Festival Georges Brassens - Vaison la Romaine

Le portrait du jour

Texte lu le vendredi 15 octobre 2021 sur la scène de l'Espace Culturel de Vaison-la-Romaine en hommage à notre ami Georges Boulard, juste avant l'entrée en scène d'Yves Duteil

Écrit le 3 mai 2016 par Jean-Marc Dermesropian. Il est aujourd'hui plus que jamais d'actualité.

Le portrait du jour : Georges Boulard
Il est rare qu'on se souvienne des épisodes du chemin...
Au lendemain de la vingtième édition du festival Georges Brassens de Vaison-la-Romaine, j'ai eu envie de vous dresser le portrait d'un homme qui a bouleversé la vie de milliers de gens... dont la mienne.
Ce personnage hors du commun se nomme Georges Boulard.
Vers le milieu des années 90, poussé par la passion qu'il vouait à Georges Brassens, cet agriculteur, infatigable travailleur, a pris son bâton de pèlerin et se rendit à la rencontre de tous les proches amis de Georges Brassens qui, par bonheur, étaient encore, pour la plupart, de ce monde.
C'est ainsi qu'il prit contact avec Pierre Onténiente, René Iskin, Victor Laville, Georges Granier, Emile Miramont, Pierre Maguelon, Bernard Lavalette...
Auprès de ces personnages de légende, il eut l'idée d'organiser un festival consacré à son idole. Au fil des années, la manifestation prit de l'ampleur grâce à son courage, son opiniâtreté et sa faculté à convaincre les sponsors de l'aider à réaliser un grand évènement.

Ce n'est qu'en 2002, par le biais d'un film télévisé de Rémi Sautet, cinq années après sa création, que je pris connaissance de l'existence de ce festival.

Dès le lendemain de sa projection, je pris contact avec Georges Boulard. Il m'invita à participer à l'édition 2002 après avoir écouté les trois CD que j'avais alors enregistrés.

Très vite, il me délégua, lui qui a la réputation de ne pas assez déléguer, la programmation d'une bonne partie du festival. Il devait m'en juger apte à le faire avec intelligence et passion.

Petit à petit, la manifestation prit de l'importance, les artistes se bousculaient au portillon pour y être entendus.

La volonté de grandir encore et toujours donna l'idée à Georges Boulard de recevoir les grands noms de la chanson française qui inciteraient les sponsors à nous aider un peu plus chaque année. La première de ces têtes d'affiche se produisit sur la scène de l'Espace Culturel de Vaison-la-Romaine lors de l'édition 2004. Il s'agissait d'Yves Duteil.

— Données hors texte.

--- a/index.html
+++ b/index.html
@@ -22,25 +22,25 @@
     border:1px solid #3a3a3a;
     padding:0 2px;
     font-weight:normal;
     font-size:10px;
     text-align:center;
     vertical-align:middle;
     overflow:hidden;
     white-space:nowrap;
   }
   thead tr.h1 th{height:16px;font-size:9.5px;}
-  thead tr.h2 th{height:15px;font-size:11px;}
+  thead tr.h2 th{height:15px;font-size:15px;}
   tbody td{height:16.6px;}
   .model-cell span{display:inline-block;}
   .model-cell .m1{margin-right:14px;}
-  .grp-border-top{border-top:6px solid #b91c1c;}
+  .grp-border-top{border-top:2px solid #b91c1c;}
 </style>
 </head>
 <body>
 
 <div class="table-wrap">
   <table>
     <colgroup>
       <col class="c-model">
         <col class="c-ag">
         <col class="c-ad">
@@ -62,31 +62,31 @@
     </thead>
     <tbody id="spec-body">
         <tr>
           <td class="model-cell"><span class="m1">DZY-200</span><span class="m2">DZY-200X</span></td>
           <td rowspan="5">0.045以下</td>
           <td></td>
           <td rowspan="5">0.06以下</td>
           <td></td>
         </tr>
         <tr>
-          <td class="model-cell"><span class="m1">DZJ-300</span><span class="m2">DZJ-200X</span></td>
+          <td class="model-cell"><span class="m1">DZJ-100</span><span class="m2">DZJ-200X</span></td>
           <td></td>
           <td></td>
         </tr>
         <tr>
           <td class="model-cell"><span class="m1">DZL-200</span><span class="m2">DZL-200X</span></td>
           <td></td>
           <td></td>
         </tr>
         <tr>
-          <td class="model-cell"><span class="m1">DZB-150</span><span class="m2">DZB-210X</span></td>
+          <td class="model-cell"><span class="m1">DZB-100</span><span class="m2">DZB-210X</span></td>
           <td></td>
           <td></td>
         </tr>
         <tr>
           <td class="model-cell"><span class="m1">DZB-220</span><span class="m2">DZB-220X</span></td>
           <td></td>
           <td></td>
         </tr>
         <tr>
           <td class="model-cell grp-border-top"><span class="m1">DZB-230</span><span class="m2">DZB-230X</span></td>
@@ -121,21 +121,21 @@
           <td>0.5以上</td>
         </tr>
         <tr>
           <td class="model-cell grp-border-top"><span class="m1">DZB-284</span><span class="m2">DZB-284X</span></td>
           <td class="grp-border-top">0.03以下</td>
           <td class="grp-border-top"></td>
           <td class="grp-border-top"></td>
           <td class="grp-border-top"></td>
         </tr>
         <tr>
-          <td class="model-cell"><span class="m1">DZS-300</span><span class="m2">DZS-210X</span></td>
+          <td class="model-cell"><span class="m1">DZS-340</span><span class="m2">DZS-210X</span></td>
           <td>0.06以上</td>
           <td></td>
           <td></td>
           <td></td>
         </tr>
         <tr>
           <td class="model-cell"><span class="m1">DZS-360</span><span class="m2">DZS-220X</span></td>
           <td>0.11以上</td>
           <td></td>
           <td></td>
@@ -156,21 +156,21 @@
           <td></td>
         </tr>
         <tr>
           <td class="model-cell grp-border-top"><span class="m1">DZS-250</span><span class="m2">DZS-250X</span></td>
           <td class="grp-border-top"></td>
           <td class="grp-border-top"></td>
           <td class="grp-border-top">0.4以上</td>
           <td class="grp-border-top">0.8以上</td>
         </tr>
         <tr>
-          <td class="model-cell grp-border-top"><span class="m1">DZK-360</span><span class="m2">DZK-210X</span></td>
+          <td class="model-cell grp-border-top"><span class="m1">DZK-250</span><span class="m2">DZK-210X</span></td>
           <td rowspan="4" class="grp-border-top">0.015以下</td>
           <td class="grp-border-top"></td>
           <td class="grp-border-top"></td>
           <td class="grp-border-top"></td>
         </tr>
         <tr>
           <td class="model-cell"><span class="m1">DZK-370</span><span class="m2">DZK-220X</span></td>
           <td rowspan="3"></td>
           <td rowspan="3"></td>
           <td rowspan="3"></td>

Je préfère ne pas évoquer tous les critiques qu'il reçut à cette époque. On lui reprocha de n'en avoir " que pour les vedettes ".

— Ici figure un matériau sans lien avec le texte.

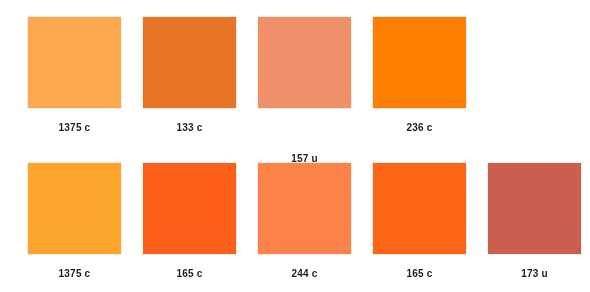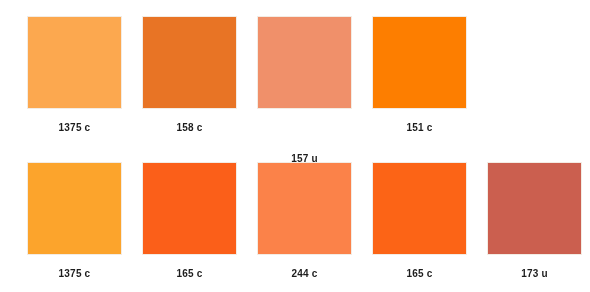--- a/index.html
+++ b/index.html
@@ -70,32 +70,32 @@
 
   <div class="swatch-row" id="swatch-row-top">
 
     <div class="swatch-cell">
       <div class="swatch-chip" style="background-color: rgb(252, 168, 79); border-color: rgb(243, 236, 228);"></div>
       <div class="swatch-label" style="color: rgb(29, 29, 29);">1375 c</div>
     </div>
 
     <div class="swatch-cell">
       <div class="swatch-chip" style="background-color: rgb(232, 116, 37); border-color: rgb(243, 236, 228);"></div>
-      <div class="swatch-label" style="color: rgb(29, 29, 29);">158 c</div>
+      <div class="swatch-label" style="color: rgb(29, 29, 29);">133 c</div>
     </div>
 
     <div class="swatch-cell">
       <div class="swatch-chip" style="background-color: rgb(240, 144, 106); border-color: rgb(243, 236, 228);"></div>
       <div class="swatch-label" style="color: rgb(29, 29, 29); margin-top: 44px;">157 u</div>
     </div>
 
 
     <div class="swatch-cell">
       <div class="swatch-chip" style="background-color: rgb(253, 126, 0); border-color: rgb(243, 236, 228);"></div>
-      <div class="swatch-label" style="color: rgb(29, 29, 29);">151 c</div>
+      <div class="swatch-label" style="color: rgb(29, 29, 29);">236 c</div>
     </div>
 
   </div>
 
   <div class="swatch-row" id="swatch-row-bottom">
 
     <div class="swatch-cell">
       <div class="swatch-chip" style="background-color: rgb(252, 164, 44); border-color: rgb(243, 236, 228);"></div>
       <div class="swatch-label" style="color: rgb(29, 29, 29);">1375 c</div>
     </div>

Ce que les cerveaux qui n'ont pas la lumière à tous les étages, ceux qui n'ont pas son esprit vif et visionnaire n'avaient pas compris, c'était que ces " stars " attireraient à Vaison des festivaliers qui n'y auraient jamais mis les pieds. Grâce à ces " noms ", les petits joueurs de flûteaux ont pu jouer chaque soir dans un auditorium plein comme un œuf. Des liens entre artistes et auditeurs se sont créés, une famille s'est formée et il n'existe pas en France un seul département où nous ne connaissons pas une personne " amie de Vaison " qui se mettrait en quatre pour recevoir les chanteurs en tournée près de chez eux comme des rois.

Tout cela, nous ne le devons qu'à un seul homme, Georges Boulard.

Certaines personnes le trouvent un peu rustre, peu souriant.

Je suis le premier à penser qu'il ne profite pas suffisamment de son festival. Je crois qu'il a du mal à profiter du moment présent.

Ce que je sais, en revanche, c'est qu'il consacre sa vie à la mise en place de cette semaine qui n'a pour but que de rendre heureux artistes et amoureux de la chanson. Les membres de l'association qu'il préside et moi-même faisons en sorte que ces journées que vous attendez avec impatience tout au long de l'année soient les plus belles que vous ayez à vivre.

Alors pour quelles raisons je prends le temps de vous écrire ces quelques mots ? C'est pour vous inviter, vous aussi, chers amis dont la vie a été bouleversée grâce à l'existence du festival GB de Vaison-la-Romaine, à prendre aussi quelques minutes de votre temps pour écrire un petit mot via sa page Facebook ou son adresse mail à celui sans qui rien n'aurait été possible.

Cher Georges, tu sais que tu me trouveras toujours à ton côté, à chaque moment où tu auras besoin de mon soutien, indéfectible et définitif.